**Problem to work on**. Lift out all lines below that contain "left".

=-=-=

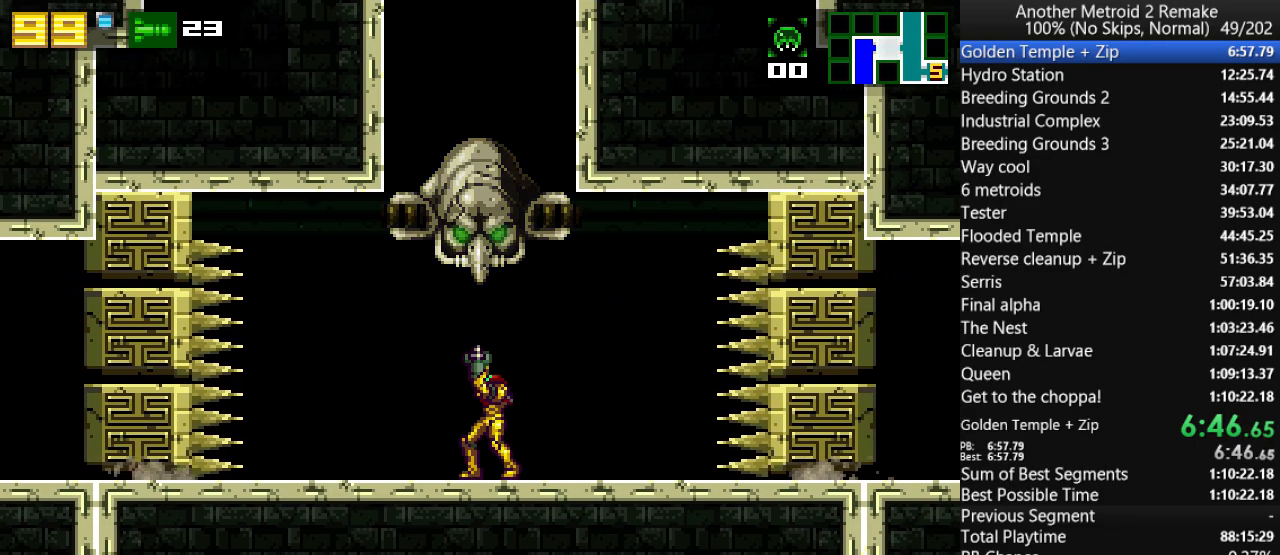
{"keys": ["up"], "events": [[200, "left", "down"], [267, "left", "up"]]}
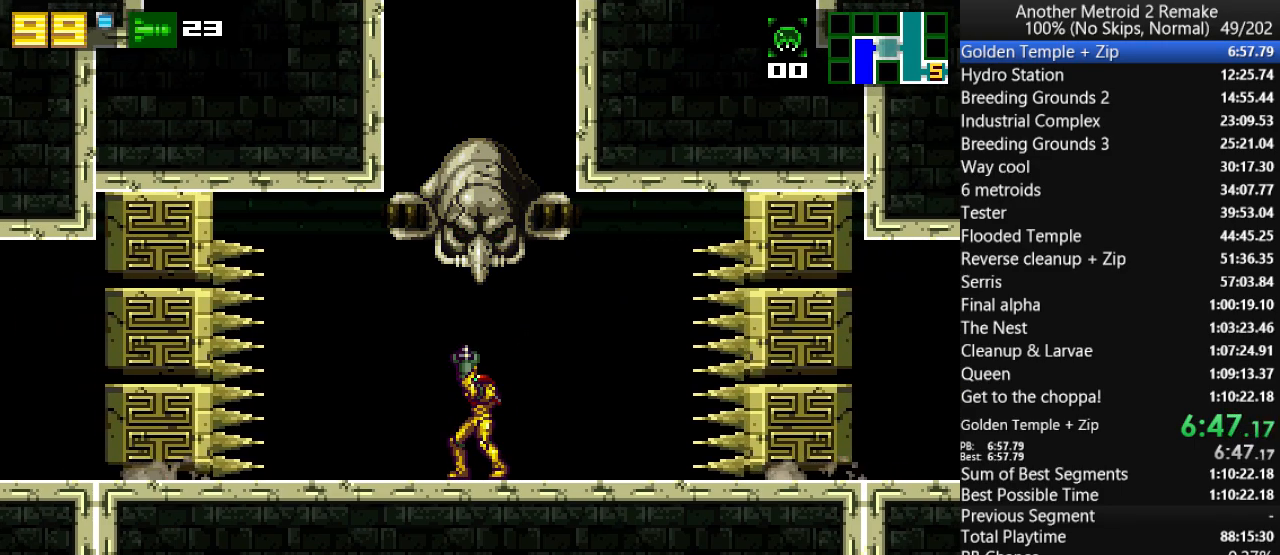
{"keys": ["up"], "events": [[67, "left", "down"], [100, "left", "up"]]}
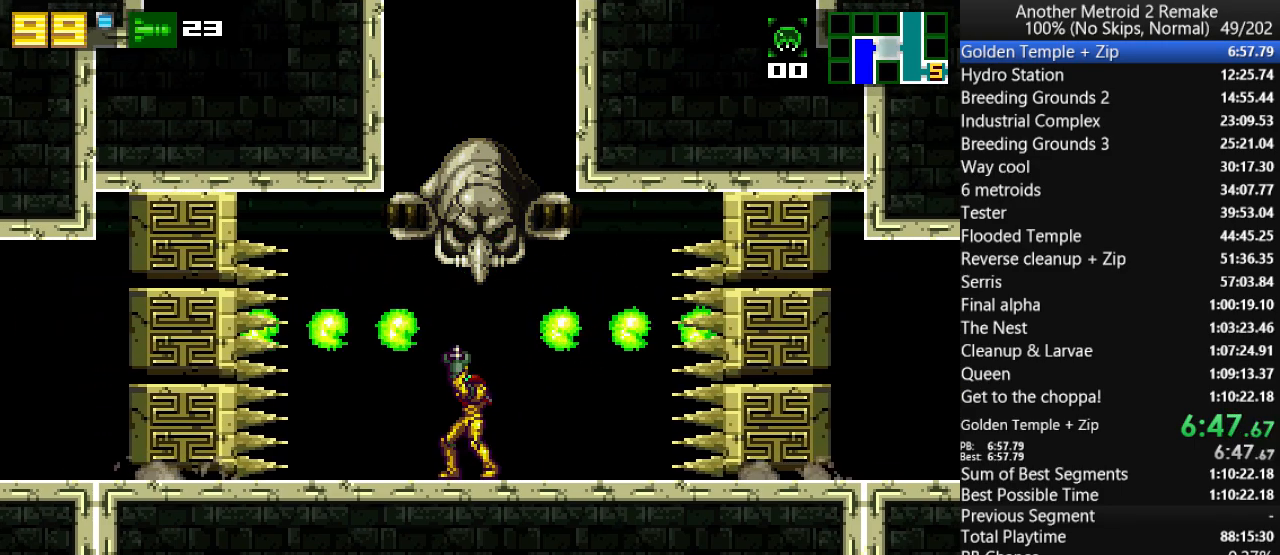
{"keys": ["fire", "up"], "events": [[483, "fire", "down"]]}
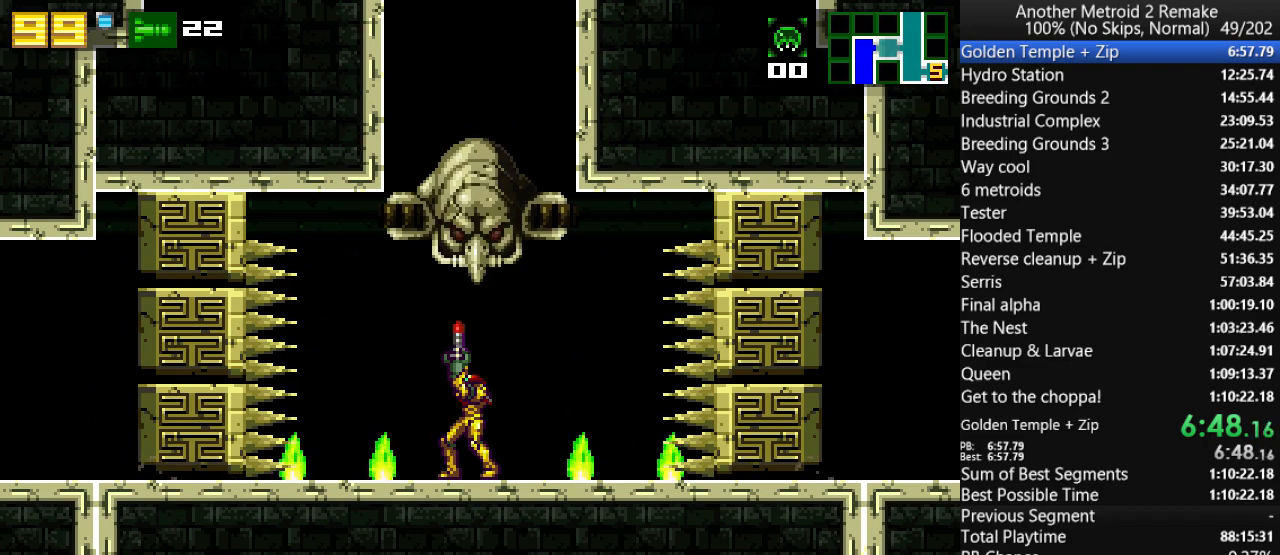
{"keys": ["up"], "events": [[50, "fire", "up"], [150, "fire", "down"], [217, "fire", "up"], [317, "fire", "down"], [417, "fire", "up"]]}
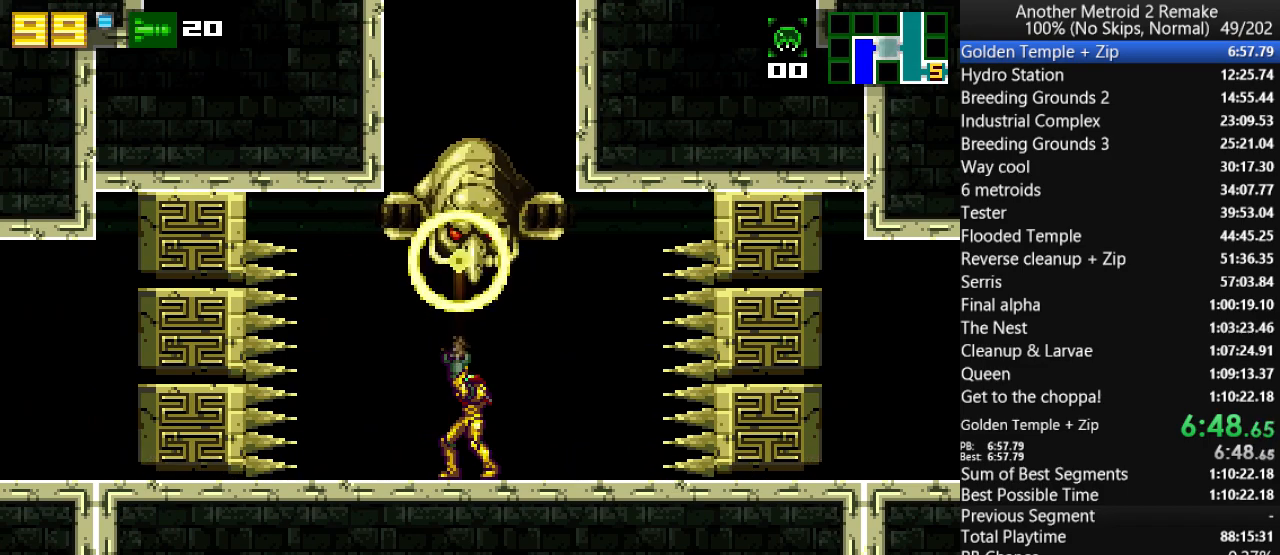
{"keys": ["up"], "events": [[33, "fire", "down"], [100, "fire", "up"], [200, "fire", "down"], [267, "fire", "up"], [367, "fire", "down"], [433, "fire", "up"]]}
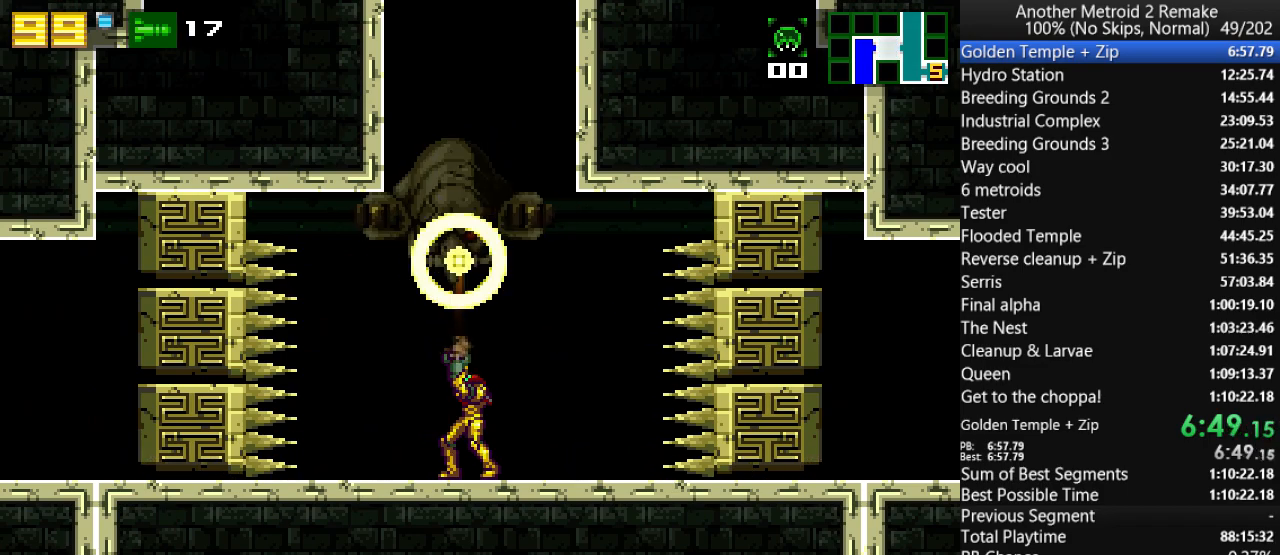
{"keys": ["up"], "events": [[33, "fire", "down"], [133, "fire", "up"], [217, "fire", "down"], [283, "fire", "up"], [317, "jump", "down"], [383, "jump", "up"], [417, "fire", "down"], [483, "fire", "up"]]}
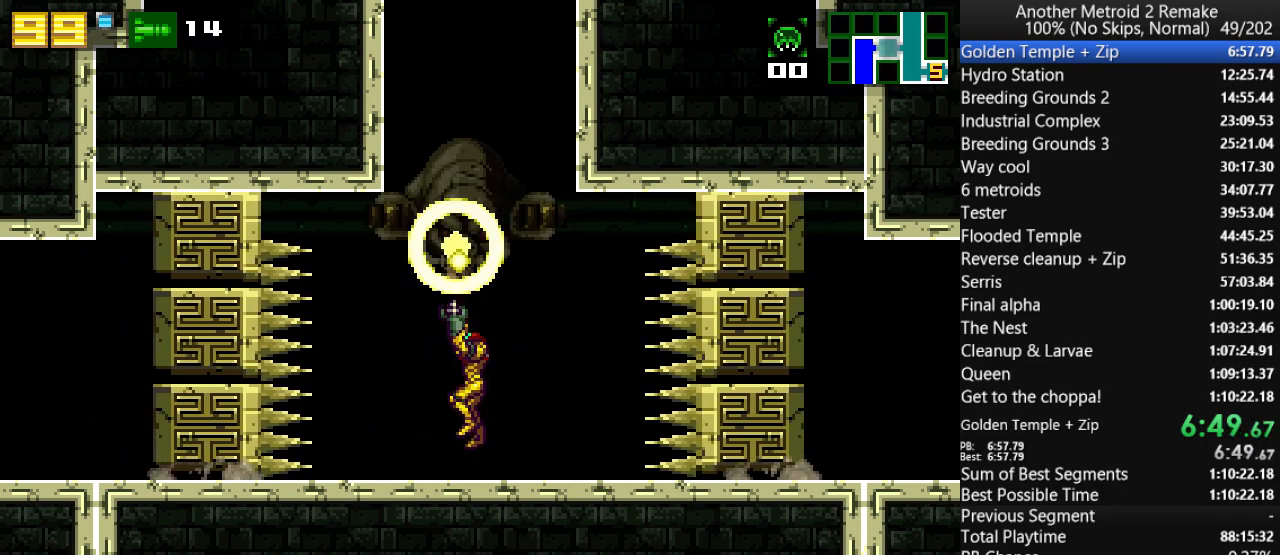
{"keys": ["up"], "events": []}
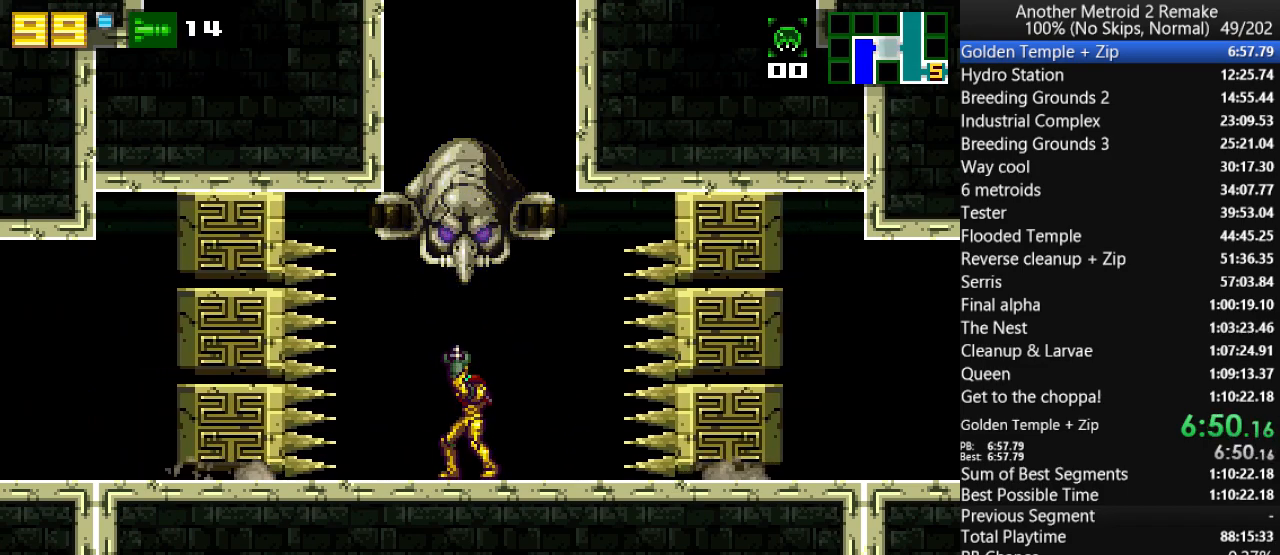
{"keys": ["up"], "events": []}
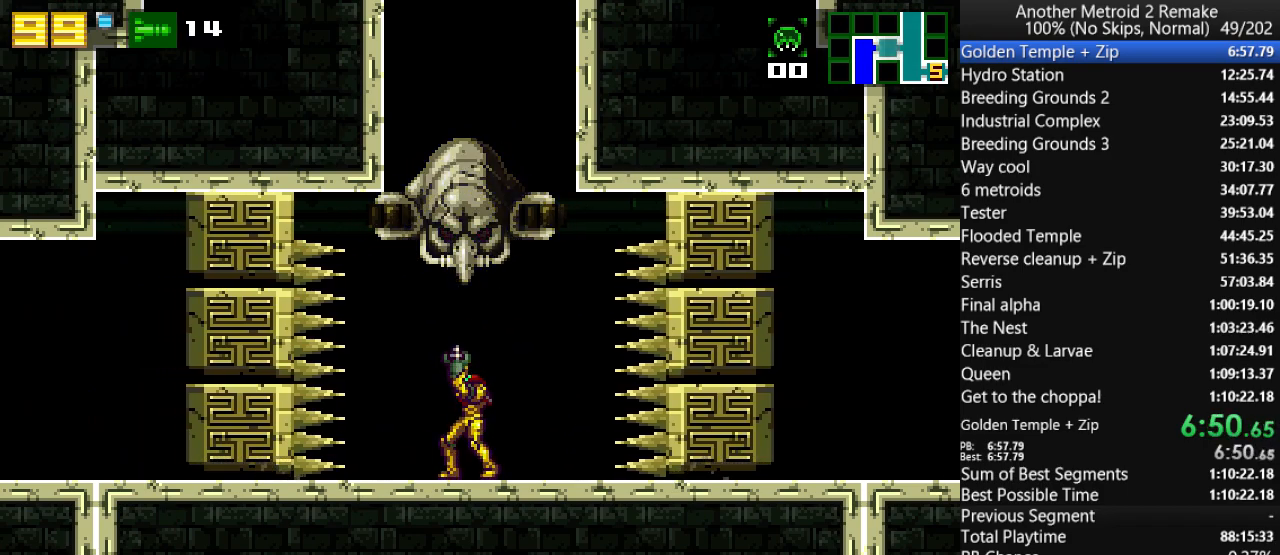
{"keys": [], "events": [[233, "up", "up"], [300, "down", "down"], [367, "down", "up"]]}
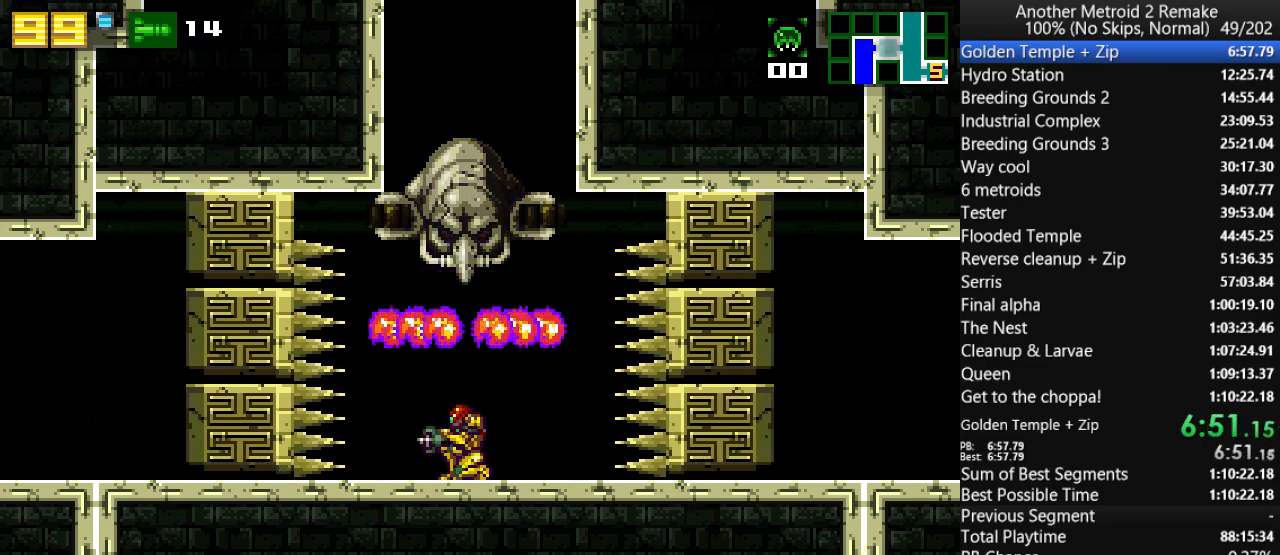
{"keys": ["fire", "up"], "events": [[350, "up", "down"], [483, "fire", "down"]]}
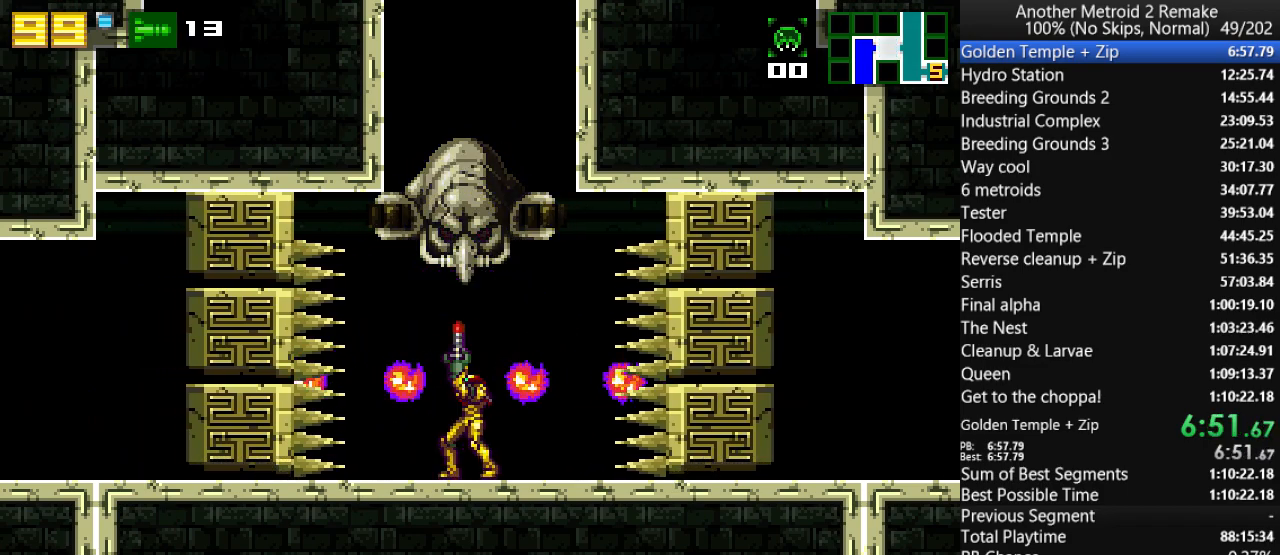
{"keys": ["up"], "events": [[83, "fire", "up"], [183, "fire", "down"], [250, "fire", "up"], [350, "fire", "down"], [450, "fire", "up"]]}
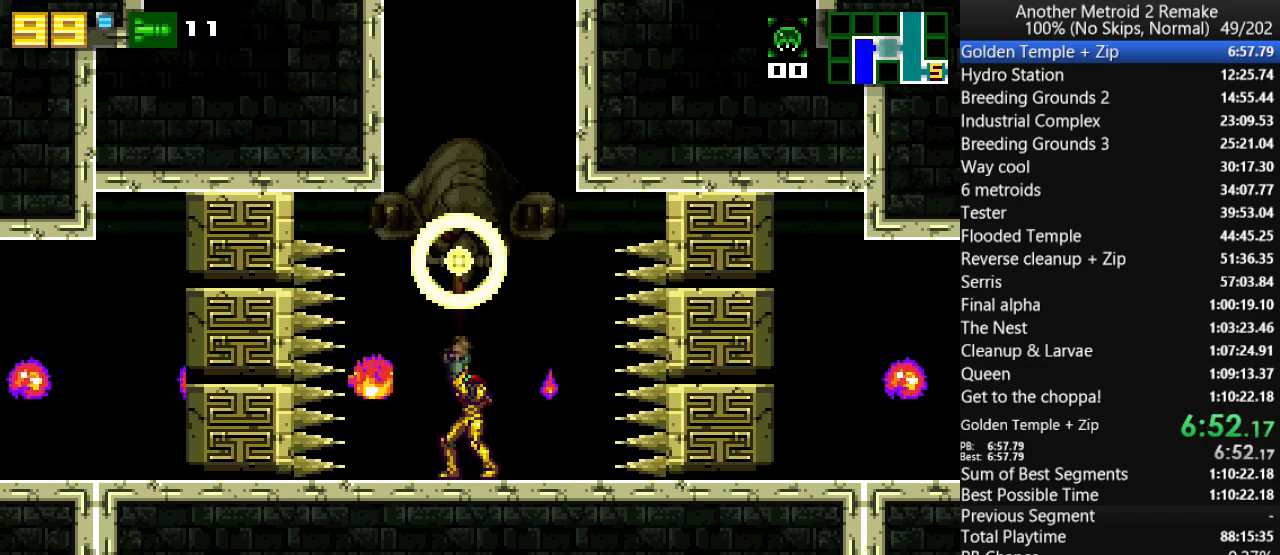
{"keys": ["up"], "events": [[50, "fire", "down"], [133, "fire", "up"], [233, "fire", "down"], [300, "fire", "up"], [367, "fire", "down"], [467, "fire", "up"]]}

=-=-=

**Response**.
{"keys": ["up"], "events": [[200, "left", "down"], [267, "left", "up"]]}
{"keys": ["up"], "events": [[67, "left", "down"], [100, "left", "up"]]}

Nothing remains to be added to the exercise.